Supporting China's Auto Export fast-lane
China's export business has increased rapidly worldwide surging by almost 500% since 2021. During the epidemic, global automobile markets have been volatile, however, China's auto exports have been a bright spot.
China auto exports have now surpassed Japan to become the world's largest auto exporter, with 6.4 million exported cars in 2024 valued at USD 117 billion. In 2025, China auto export is expected to increase to 7 million cars, however, trade barriers could stall export momentum.
Market data shows that the volume of auto exports has increased in many countries, especially passenger vehicles and to a lesser degree trucks and buses, in the United Arab Emirates, Saudi Arabia and Brazil to mention a few.
The growth in auto exports has many implications for motor insurers. In general, we are embracing the historical record level of auto exports. For example, several OEMs and traders require export related insurance products, such as Export Warranties Insurance (EWI), which provides exporters with confidence and the protection needed to engage in international trade and also helps promote car exports from China. Meanwhile, it would be essential to build an after-market ecosystem, including Third Party Administrators (TPA), repair networks and sales channels. The more mature the motor ecosystem can be, the faster overseas insurance will grow, and more insurance products will serve overseas customers.

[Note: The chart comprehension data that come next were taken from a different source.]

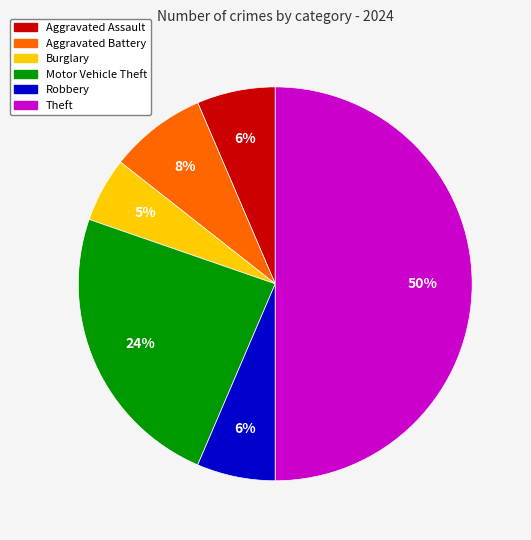

Which category has the smallest portion of the pie?

Burglary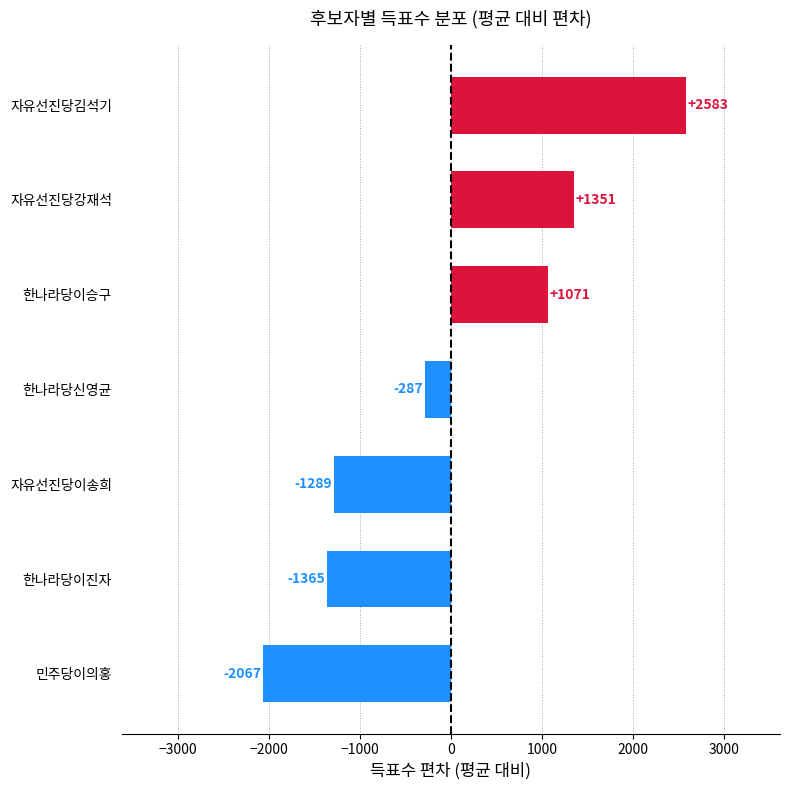

Where is the data nearest to the value 258?

한나라당신영균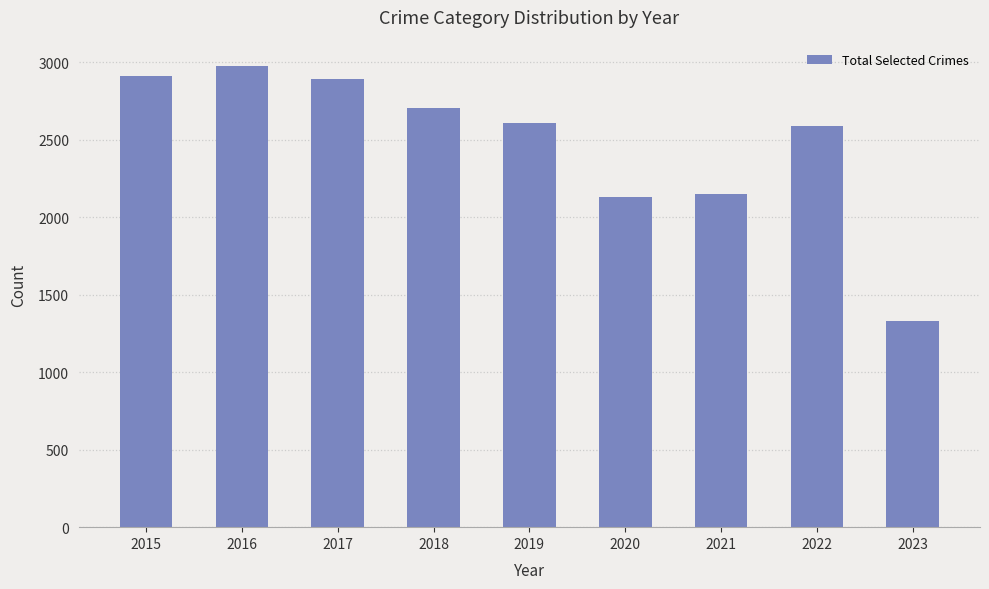

What is the minimum value shown in the chart?

1332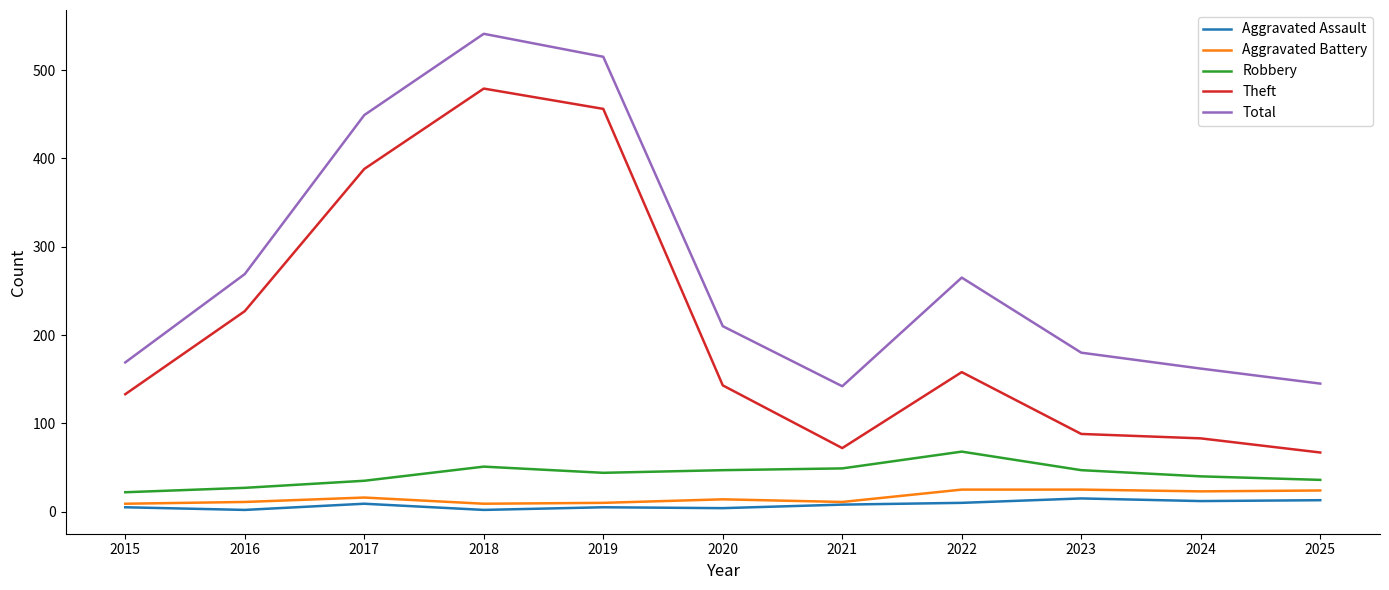

What is the approximate value of Aggravated Battery at 2020?

14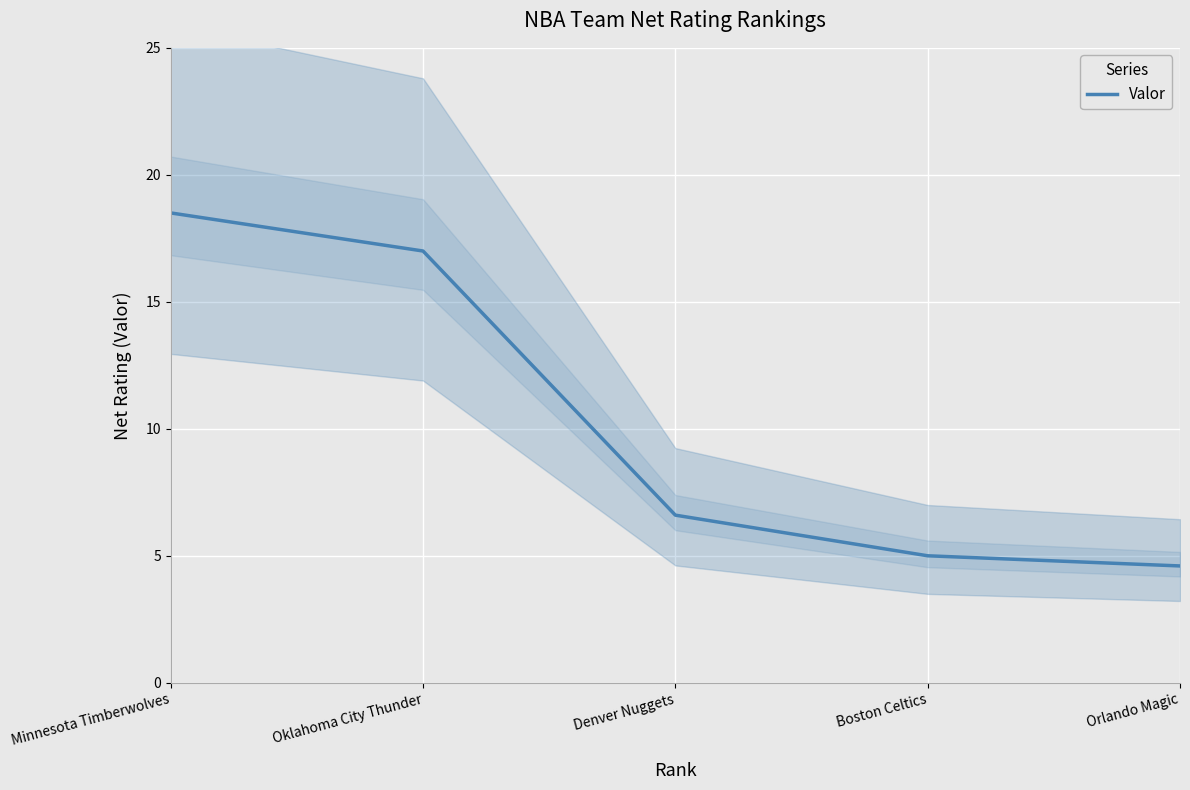

True or false: the data shows 2.6 at Denver Nuggets.

False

China's motor insurance market is fast-moving and dynamic. Demand for insurance is rising with rapid growth in vehicle ownership and new regulations and the integration of technology in vehicles is transforming the insurance landscape. Moreover, the rise of EV presents unique risks and coverage needs at a time when consumers are demanding more personalized and flexible insurance products.
With our local presence and global motor expertise, we are partnering with insurers to manage risk, support product development and provide global expertise and knowledge to help enhance the resilience of the Chinese motor insurance market.